Winter Activity

Back on the stream again

I’ve fished, mostly fly fishing, for more than sixty years. For fifty of those years any pattern tossed onto a lake or stream has been made in-house.

Fishing partners assess the Deschutes River.

This week I was reorganizing the space used to tie flies and pulled out a box of hooks that has been on hand from the start.

It may have been a week of cold weather battering old bones or this antique hook box, but either way this got me ruminating on my tying bench.

In this house winter doesn’t bring fishing to a complete halt, but it does limit time spent on the water. What replaces the actual fishing is fly tying. In all these years of stocking a bench, more gets added than is ever tossed.

A tying space is the equivalent to a garage work bench with its collection of old cans holding odd lots of hardware that might someday be useful.

The foundation to my tying bench is a roll top desk recovered from the Pastime Bar in Whitefish.
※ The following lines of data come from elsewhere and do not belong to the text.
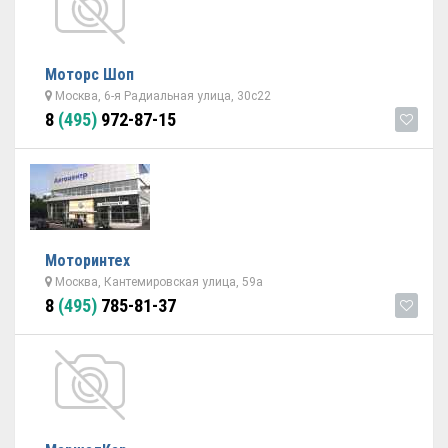
Моторс Шоп
Москва, 6-я Радиальная улица, 30с22
8
(495)
972-87-15
Моторинтех
Москва, Кантемировская улица, 59а
8
(495)
785-81-37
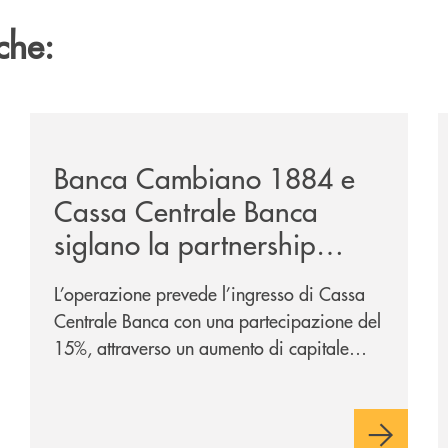
che:
nclude-il-proprio-percorso-alla-guida-del-gruppo-cassa-c
/news/banca-cambiano-1884-e-cassa-centrale-banca-si
/
Banca Cambiano 1884 e
Cassa Centrale Banca
siglano la partnership
strategica
L’operazione prevede l’ingresso di Cassa
Centrale Banca con una partecipazione del
15%, attraverso un aumento di capitale
riservato di 40 milioni di euro. Una
partnership industriale strategica, fondata
sulla condivisione di valori comuni e sulla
Though it has served in many capacities, the current iteration evolved from a couple of decades of reorganizations.

Every drawer and file slot holds fly tying materials.
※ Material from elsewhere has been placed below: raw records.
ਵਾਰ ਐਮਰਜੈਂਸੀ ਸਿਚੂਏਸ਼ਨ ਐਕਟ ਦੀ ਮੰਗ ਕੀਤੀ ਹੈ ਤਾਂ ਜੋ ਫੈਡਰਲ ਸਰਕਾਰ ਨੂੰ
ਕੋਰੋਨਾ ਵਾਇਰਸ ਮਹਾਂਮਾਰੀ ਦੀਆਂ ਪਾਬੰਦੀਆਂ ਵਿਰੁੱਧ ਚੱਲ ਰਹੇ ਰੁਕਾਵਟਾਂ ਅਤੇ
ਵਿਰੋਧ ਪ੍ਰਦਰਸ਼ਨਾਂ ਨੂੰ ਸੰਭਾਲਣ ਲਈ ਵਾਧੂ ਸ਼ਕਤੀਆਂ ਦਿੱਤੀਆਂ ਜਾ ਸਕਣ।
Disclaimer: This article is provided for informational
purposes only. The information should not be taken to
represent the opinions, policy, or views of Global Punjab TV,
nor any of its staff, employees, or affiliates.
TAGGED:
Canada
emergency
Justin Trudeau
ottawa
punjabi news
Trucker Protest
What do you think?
On the slab of oak that tops the desk is a tying box my father built.

Above that are shelves with even more wooden boxes. All overflow with the bits and bobs necessary to craft trout lures.

A still life   .  .  .  tying stuff

 

The item that prompted this post was a tiny piece of wire sitting in a white cardboard box identified by Mustad-Viking Hooks in red ink and the number 94840 stamped in a different font.

A Sparkle Pupa pattern in Gary LaFontaine’s book “Caddisflies” calls specifically for this style of hook. However, you can’t find this component in most fly shops.

You see, Mustad isn’t the market leader they were when their signature cardboard box lined shelves in every shop.

In the years since I purchased these boxes, not only has the package changed, but the part number number has disappeared.

It didn’t matter to me nor would it to any tyer pulling a pattern from this book as fly tyers are notorious for making substitutions. Just like your father always had a bolt that would work.

LaFontaine’s Sparkle Pupa on a size 12 Mustad 94840

Fly patterns are intended to imitate a fish’s food sources which hasn’t changed.

Material storage in Earl’s tying box

However, the materials and methods are in constant motion, bringing new twists to ancient patterns. Tying a caddis pupa imitation to fish ahead of a hatch draws on hundreds of different patterns from years of knowledge.

My methods have evolved, yet still get pulled back to times when these old Mustad hooks were state of the art.

Hen capes for hackle feathers

As winter sets in, I scribble out a list aimed to replenish boxes depleted over a summer of fishing.

This year a variety of streamers will be tacked on because Small Mouth Bass got added to the hunted species list.

 

I’ll spend the next month or so building imitations of aquatic invertebrates to match the variety of hatches we’ll encounter. Some will end up catching fish, others will catch a rock or branch and become part of next year’s winter list.

Every year the process gets reset like the cycles I’m attempting to replicate.